Active Learning of Symbolic Automata for Reactive Programs via Dynamic Symbolic Mapper
Yoel Kim, Yunja ChoiActive learning of formal behavior models from program source code is a powerful approach for a wide range of software analysis, validation, and verification tasks, including understanding system intent, automating specification mining, generating test oracles, and checking formal properties. Recent advances in active learning of symbolic automata, powered by program synthesis and model checking, provide both rich expressiveness and soundness guarantees for the learned models. However, these techniques often encounter significant performance bottlenecks, particularly when dealing with reactive programs that expose many program variables with large value domains.

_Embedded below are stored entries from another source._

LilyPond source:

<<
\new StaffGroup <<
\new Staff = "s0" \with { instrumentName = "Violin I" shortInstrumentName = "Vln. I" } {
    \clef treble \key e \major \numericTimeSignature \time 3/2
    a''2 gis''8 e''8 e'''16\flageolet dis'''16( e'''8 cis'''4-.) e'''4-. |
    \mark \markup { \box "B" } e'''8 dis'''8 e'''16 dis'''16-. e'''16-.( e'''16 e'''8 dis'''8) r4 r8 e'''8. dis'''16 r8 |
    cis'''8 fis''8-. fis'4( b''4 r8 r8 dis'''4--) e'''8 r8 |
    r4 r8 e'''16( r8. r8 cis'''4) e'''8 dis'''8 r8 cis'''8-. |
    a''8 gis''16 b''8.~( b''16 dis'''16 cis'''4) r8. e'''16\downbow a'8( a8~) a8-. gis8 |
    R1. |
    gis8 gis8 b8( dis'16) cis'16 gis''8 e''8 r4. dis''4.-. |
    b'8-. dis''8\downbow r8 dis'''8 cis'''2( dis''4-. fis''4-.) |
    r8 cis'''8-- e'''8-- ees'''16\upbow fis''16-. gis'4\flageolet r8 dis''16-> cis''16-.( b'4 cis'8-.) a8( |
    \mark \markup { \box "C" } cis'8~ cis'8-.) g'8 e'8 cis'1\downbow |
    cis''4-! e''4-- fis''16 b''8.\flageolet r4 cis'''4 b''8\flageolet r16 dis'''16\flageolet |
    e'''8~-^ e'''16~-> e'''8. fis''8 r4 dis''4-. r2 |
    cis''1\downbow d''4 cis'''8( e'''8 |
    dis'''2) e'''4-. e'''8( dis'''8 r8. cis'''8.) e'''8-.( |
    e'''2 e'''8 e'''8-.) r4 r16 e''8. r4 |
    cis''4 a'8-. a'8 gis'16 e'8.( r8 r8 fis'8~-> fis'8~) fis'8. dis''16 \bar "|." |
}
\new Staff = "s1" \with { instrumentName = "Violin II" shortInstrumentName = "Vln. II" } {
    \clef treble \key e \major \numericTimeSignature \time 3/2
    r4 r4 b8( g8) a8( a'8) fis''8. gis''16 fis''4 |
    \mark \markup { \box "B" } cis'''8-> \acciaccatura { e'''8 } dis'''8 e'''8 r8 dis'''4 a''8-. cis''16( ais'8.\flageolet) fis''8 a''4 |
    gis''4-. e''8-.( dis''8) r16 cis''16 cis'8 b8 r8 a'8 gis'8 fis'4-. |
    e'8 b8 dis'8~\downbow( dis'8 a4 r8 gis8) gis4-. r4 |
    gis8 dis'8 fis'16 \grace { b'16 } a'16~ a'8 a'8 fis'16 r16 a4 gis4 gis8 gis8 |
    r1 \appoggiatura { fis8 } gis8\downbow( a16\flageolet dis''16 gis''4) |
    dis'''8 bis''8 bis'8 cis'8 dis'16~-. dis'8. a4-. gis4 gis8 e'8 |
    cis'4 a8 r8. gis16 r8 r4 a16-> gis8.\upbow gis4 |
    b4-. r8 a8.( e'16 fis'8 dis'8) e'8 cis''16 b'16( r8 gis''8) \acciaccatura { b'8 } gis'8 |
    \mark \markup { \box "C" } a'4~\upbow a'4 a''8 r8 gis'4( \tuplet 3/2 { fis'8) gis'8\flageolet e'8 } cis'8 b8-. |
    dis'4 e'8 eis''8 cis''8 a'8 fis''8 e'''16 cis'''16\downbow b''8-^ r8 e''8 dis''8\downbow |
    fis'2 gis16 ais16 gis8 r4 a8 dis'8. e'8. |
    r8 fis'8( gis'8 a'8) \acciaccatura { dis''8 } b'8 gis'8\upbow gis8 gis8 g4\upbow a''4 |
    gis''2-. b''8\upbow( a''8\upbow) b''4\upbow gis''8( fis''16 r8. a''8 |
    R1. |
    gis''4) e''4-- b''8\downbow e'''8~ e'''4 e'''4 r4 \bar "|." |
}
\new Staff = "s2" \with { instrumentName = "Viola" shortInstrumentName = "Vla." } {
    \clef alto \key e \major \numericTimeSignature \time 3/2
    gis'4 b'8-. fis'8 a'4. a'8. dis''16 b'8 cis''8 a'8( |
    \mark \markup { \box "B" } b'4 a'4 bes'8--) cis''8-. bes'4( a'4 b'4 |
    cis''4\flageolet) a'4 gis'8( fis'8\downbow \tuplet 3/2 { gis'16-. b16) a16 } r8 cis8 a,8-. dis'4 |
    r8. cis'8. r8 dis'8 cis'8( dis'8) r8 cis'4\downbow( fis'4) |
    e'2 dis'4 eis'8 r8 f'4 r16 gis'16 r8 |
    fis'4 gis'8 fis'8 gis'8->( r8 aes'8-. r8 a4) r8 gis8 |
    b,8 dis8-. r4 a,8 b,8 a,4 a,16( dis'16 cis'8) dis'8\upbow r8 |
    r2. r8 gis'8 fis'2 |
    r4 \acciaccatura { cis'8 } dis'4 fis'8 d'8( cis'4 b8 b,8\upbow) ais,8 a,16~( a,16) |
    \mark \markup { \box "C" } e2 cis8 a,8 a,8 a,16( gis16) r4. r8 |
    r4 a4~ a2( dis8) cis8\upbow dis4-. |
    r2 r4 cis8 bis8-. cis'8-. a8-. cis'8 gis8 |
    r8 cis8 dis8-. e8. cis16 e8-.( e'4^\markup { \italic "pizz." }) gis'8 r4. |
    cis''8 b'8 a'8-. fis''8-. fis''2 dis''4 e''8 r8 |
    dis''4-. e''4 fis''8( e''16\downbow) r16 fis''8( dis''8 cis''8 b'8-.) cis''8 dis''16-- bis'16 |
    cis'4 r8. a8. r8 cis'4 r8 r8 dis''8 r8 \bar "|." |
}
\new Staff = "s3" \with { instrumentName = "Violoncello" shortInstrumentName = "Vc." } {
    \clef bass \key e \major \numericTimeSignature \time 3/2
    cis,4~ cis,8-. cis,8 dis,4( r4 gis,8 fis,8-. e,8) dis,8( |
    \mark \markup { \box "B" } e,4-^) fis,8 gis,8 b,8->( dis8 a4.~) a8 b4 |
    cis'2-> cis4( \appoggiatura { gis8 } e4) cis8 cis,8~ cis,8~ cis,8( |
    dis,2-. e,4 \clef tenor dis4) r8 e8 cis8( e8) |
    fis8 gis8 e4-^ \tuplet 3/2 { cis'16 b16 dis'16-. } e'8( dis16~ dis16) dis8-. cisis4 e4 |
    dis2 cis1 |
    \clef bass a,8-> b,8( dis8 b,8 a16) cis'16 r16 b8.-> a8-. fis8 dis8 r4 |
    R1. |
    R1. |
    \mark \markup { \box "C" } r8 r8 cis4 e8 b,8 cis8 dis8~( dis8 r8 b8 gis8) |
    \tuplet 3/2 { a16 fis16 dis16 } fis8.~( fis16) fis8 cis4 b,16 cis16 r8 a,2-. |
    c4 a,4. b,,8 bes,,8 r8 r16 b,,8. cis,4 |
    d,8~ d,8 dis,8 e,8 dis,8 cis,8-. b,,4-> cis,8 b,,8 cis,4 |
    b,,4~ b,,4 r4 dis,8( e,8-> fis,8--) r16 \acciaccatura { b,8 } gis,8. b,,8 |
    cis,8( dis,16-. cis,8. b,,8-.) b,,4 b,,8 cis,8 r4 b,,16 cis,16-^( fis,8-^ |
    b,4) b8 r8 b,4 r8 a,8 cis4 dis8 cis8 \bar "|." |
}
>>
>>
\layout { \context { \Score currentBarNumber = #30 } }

This work introduces an extended active learning algorithm tailored for reactive programs by incorporating a novel dynamic symbolic mapper for learning symbolic automata. The mapper abstracts program behavior using learner-inferred predicates over program variables, encodes each valuation of these variables as a Boolean vector induced by these predicates (Boolean abstraction), and dynamically refines the abstraction in response to missing behaviors identified by the teacher. The mapper is granularity-aware: for teaching, it employs the coarsest predicates sufficient to expose missing behaviors, enabling broad exploration; for learning, it refines the abstraction only to the finest predicates necessary to resolve the uncovered gaps, trying to avoid refinements that could otherwise be triggered by coarse abstraction.
We evaluated our approach on 120 benchmarks, including SV-COMP tasks, Simulink model-driven programs, LeetCode problems, and representative embedded control software. The results show that our method learns 32 more symbolic automata and reduces the average active learning time by 55.6% compared to the state-of-the-art.